Yuuri nods his head, unable to deny it, shrinking on himself.
“But not in the way I feared,” the man says after a long moment. “Tell me, what is Mila to you?”
Yuuri thinks of the blaring light, the crash of a car and the sound of his sister’s scream abruptly cut off, at the bubbly gasp of his mother as she choked and drowned on her blood with his father already dead and impaled beside her.
In the trunk Vicchan’s cage is crushed and his body with it, Yuuri will learn later, and he loses everything in a single night in a drunken accident to a young driver who vomits as they pull him out of the car.
“She’s family,” he whispers, choking on the word as his eyes burns and he paws a hand up against his eye, wiping them away before they can fall. “I-“ But the words tangles in his mouth and he bows his head, mouth twisting as he looks away.
Not soon after the door opens and Viktor halts, staring between the hunched figure of the small Japanese man and his coach as he eases back.
Hesitantly he deposits the pizzas on the table and sinks back onto the couch, aware of having missed something but not sure what, the feeling of being out of the loop making his mouth flatten.
“Yakov-“
But the man rises and Viktor stares after him, eyes widening as chipped utensils were dug forth and brought back, the first box opened up and three pieces cut off and served onto a plate and nudged across the table to the young man.
“Yuuri.” He twitches. “Eat,” Yakov commands, almost gently, and Viktor bites down hard on his cheek to keep from saying anything.
Yuuri glances up, gets a raised eyebrow in response and hesitantly uncurls just enough to grab for the plate and pull it down into his lap.
He eats without really tasting it, chewing down one piece and then half of a second before his stomach protests and he let it drop a bit reluctantly and Yakov watches him quietly as he places it back on the table.
“Thank you,” he says.
“Think nothing of it,” the man says gruffly. “I have an offer for you and I want you to listen carefully, Katsuki Yuuri.” He leans forward, eyes intent. “I want you to come to my ice rink and I want you to keep training Mila but I want you to do it honestly this time.”
Both Yuuri and Viktor stares at him.
“Mila has flourished under your attention,” Yakov admits a bit grudgingly. “It’d be a trial period, six months, and you’ll take up skating under my care when you’re not with her.

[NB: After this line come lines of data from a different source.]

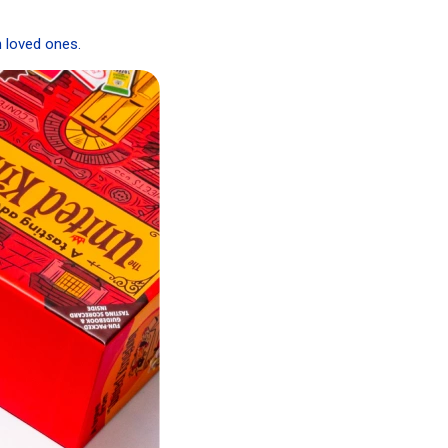
h loved ones.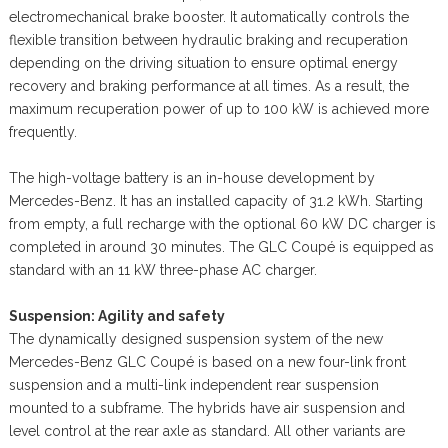
electromechanical brake booster. It automatically controls the
flexible transition between hydraulic braking and recuperation
depending on the driving situation to ensure optimal energy
recovery and braking performance at all times. As a result, the
maximum recuperation power of up to 100 kW is achieved more
frequently.
The high-voltage battery is an in-house development by
Mercedes-Benz. It has an installed capacity of 31.2 kWh. Starting
from empty, a full recharge with the optional 60 kW DC charger is
completed in around 30 minutes. The GLC Coupé is equipped as
standard with an 11 kW three-phase AC charger.
Suspension: Agility and safety
The dynamically designed suspension system of the new
Mercedes-Benz GLC Coupé is based on a new four-link front
suspension and a multi-link independent rear suspension
mounted to a subframe. The hybrids have air suspension and
level control at the rear axle as standard. All other variants are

She deserves the best and I want to see it for my own eyes why she chose you.”
“Yakov!” Viktor bursts out, rising and the man turns immediately, growling at him only to get a furious response.

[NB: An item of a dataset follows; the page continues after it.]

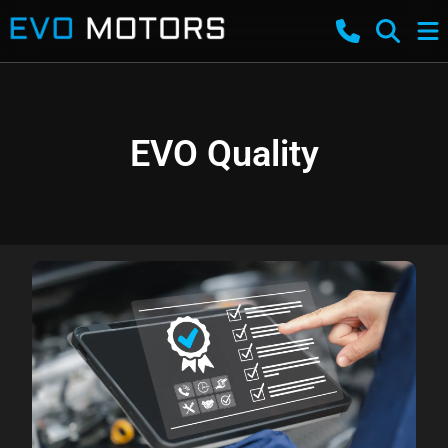
EVO Quality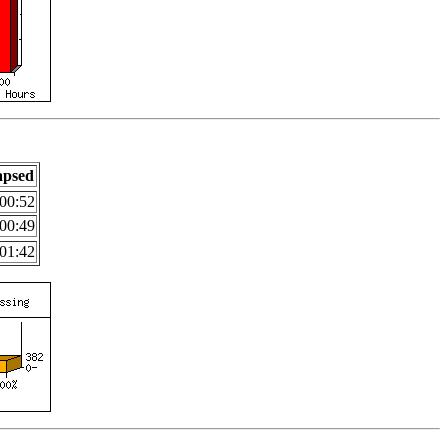
apsed
00:52
00:49
01:42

But Yuuri hardly hears them.
His heart is pounding in his chest and his world is dark blue eyes as he closes his own and inhales.
“I’ll do it,” he says, raising his voice to be heard.
Viktor falters but Yakov’s eyes glints as their gazes meet, determination burning through exhaustion, leaving a young man very different from the slouched sad wreck he’d been as he places a hand on the table with a rattle of china and leans forward.
“Make me the best damn coach I can be,” Yuuri demands.